There was little doubt that Maidana was deserving of his first chance earlier this year. After dismantling the man who once so ostentatiously christened himself the heir to Mayweather's throne in Adrien Broner, he propelled himself to the summit of the division.
That win over Broner in December 2013 was preceded by three consecutive victories – two by technical knockout and the other a clean KO over Martin Angel Martinez – all of which drew nods of approval.
The May 2014 bout was certainly justified in a sporting perspective, but as a meagre total of 900,000 pay-per-view buys state-side suggested, it wasn't at the top of everyone's wish list, especially compared to the mammoth 2.2m Mayweather's clash with Saul Alvarez drew a year ago.

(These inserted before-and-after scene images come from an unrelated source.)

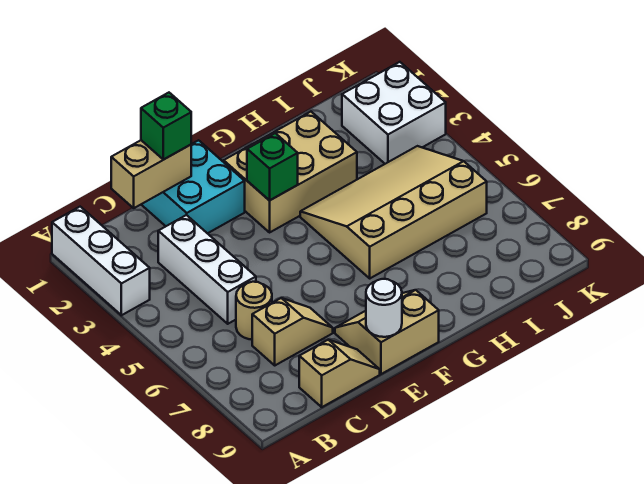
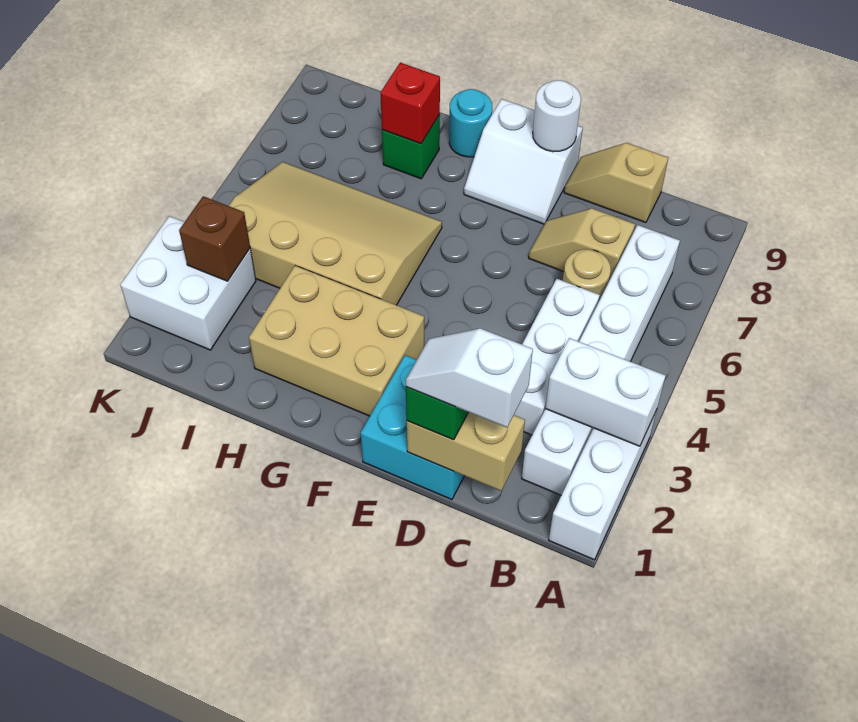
none -> white brick A3:B3 level 2
none -> white brick B2:B7 level 1
none -> white slope C1:D1 level 4 top C
tan slope E8:F9 level 1 top 9 -> white slope E8:F9 level 1 top 9
green brick F3 level 2 -> green brick H8 level 1
tan slope G4:J6 level 1 top 6 -> tan slope G4:J6 level 1 top 4
none -> cyan round brick G9 level 1
none -> red brick H8 level 2
none -> brown brick J3 level 2

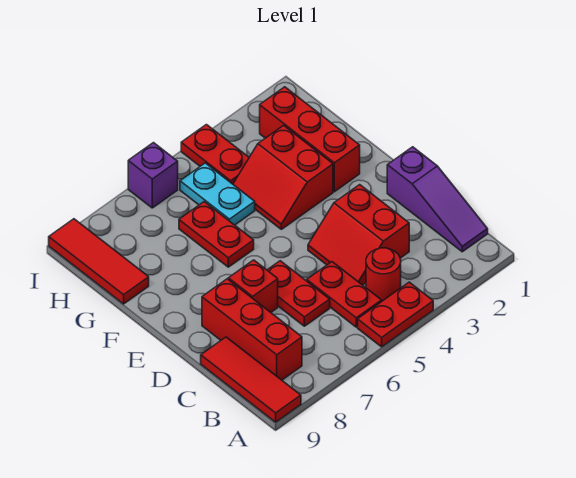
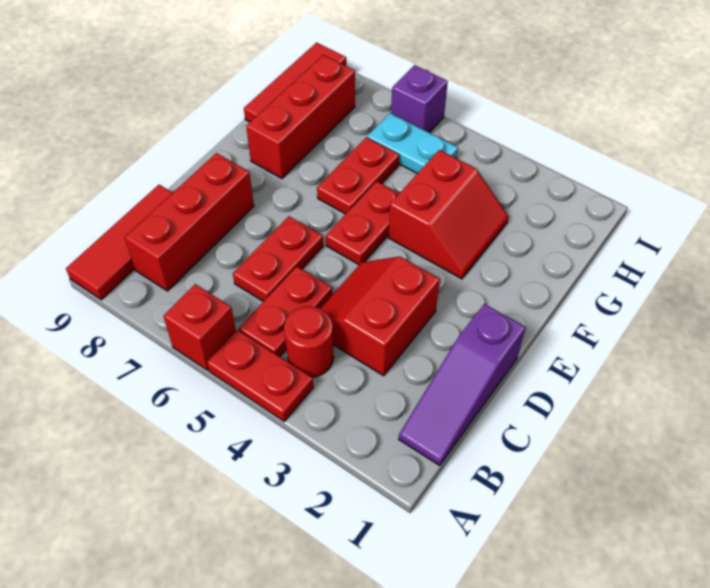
red brick D7 level 1 -> red brick A6 level 1
red brick F2:H2 level 1 -> red brick F8:H8 level 1
red slope F3:G4 level 1 top 3 -> red slope F3:G4 level 1 top 4
cyan plate G5:H5 level 1 -> cyan plate H5:H6 level 1
red plate H4:I4 level 1 -> red plate E5:F5 level 1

Maidana's team, led by trainer Robert Garcia, have inferred Mayweather chose to take the rematch simply due to a lack of other viable options out there.
Persistent talk of a showdown with Manny Pacquiao, mostly emanating from Top Rank chief Bob Arum, has been dismissed as nothing more than an effort to flog tickets for the Filipino's November meeting with Chris Algieri. Amir Khan's Ramadan commitments earlier this year meant that talk of his attempt to take the crown this year would remain in the realms of fantasy.
Rematches are usually accompanied by an intriguing narrative with the promise for retribution –a case in point being Manny Pacquiao's hammering of Timothy Bradley this year. But it is hard to envision anything other than victory number 47 for the Michigan-born fighter on Saturday.